* **Exercise passage**:

--

Background information
- Origin: Kilmarnock, Scotland
- Genres: Alternative rock, indie, rock
- Years active: 2010–present
- Labels: Easy Life, Sony Music UK, A Modern Way
- Members: Ross Leighton; Marc Strain; Greg Walkinshaw;
- Website: fathersonband.com

= Fatherson =

Scottish alternative rock band

Fatherson is a Scottish alternative rock band formed in Kilmarnock, consisting of Ross Leighton (guitar, lead vocals), Marc Strain (bass) and Greg Walkinshaw (drums). They have toured with the bands Biffy Clyro, Frightened Rabbit, Panic! at the Disco, Feeder, Twin Atlantic, Enter Shikari and Idlewild. The band have so far released four studio albums, I Am an Island (2014), Open Book (2016), Sum Of All Your Parts (2018) and Normal Fears (2022).

All four of their studio albums have reached the top 20 in the Scottish Albums Chart, with Open Book, Sum Of All Your Parts and Normal Fears reaching the top 5 in Scotland. In the United Kingdom, three of their albums have appeared in the UK Top 100 Albums Charts.

==Career==
===Early career and I Am an Island (2011–2014)===
Fatherson have released two singles. "Hometown", through King Tuts Recordings, and in 2012 "First Born". Following the inclusion of a song on BBC Radio 1's Introducing playlist, the band performed on the BBC Introducing stage at T in the Park where their set was aired on BBC Two. Further festival appearances during the summer culminated in a trip to America for an industry showcase.

--

* **Data listing**:
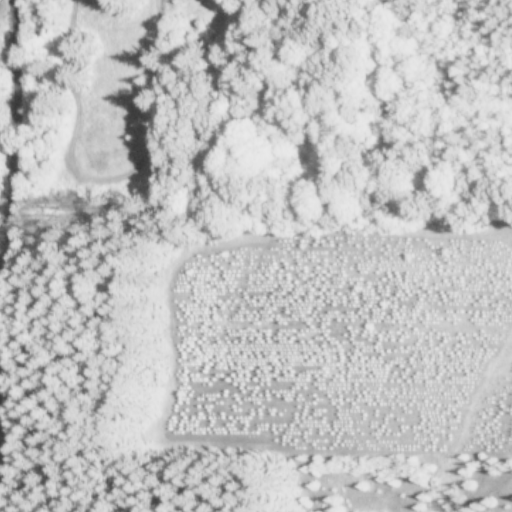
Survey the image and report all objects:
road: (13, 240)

--

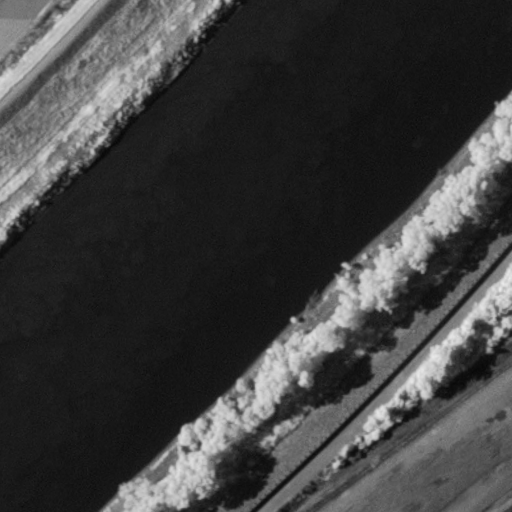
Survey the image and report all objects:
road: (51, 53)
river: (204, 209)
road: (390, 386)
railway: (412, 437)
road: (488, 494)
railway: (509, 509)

--

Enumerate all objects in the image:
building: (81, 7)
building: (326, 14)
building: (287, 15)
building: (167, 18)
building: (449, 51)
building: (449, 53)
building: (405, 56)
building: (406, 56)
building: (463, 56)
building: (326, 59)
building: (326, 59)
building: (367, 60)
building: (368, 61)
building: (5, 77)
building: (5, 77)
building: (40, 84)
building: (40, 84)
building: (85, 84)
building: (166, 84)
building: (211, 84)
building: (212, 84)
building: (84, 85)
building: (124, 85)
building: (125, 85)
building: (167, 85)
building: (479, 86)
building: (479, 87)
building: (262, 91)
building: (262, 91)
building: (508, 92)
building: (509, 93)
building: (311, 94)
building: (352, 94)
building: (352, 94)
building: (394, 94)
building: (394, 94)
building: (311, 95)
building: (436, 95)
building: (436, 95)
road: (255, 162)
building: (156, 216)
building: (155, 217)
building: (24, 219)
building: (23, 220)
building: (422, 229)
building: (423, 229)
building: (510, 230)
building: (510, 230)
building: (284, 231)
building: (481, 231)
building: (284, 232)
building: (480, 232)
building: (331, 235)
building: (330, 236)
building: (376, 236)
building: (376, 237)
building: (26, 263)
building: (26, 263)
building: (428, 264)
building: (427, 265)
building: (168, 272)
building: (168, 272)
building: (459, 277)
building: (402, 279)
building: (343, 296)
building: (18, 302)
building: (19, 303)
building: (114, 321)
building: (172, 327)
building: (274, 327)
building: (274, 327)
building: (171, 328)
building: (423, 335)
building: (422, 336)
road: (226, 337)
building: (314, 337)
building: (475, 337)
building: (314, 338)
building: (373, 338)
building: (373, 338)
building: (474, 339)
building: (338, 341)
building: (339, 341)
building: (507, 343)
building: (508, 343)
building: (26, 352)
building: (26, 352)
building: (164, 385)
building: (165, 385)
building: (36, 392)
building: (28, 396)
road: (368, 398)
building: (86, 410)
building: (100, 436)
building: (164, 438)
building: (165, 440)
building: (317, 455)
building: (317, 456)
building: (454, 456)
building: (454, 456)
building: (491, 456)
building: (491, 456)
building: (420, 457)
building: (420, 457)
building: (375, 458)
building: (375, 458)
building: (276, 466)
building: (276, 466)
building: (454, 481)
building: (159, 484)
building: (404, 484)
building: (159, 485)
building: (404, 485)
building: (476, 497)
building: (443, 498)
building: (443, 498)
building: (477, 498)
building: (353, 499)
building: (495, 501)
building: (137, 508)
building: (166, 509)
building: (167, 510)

--

* **Description of the task**: Transcribe the passage of the Fatherson text above that begins with the words "Background information" and ends with "Normal Fears (2022).".

* **Answer section**:
Background information
- Origin: Kilmarnock, Scotland
- Genres: Alternative rock, indie, rock
- Years active: 2010–present
- Labels: Easy Life, Sony Music UK, A Modern Way
- Members: Ross Leighton; Marc Strain; Greg Walkinshaw;
- Website: fathersonband.com

= Fatherson =

Scottish alternative rock band

Fatherson is a Scottish alternative rock band formed in Kilmarnock, consisting of Ross Leighton (guitar, lead vocals), Marc Strain (bass) and Greg Walkinshaw (drums). They have toured with the bands Biffy Clyro, Frightened Rabbit, Panic! at the Disco, Feeder, Twin Atlantic, Enter Shikari and Idlewild. The band have so far released four studio albums, I Am an Island (2014), Open Book (2016), Sum Of All Your Parts (2018) and Normal Fears (2022).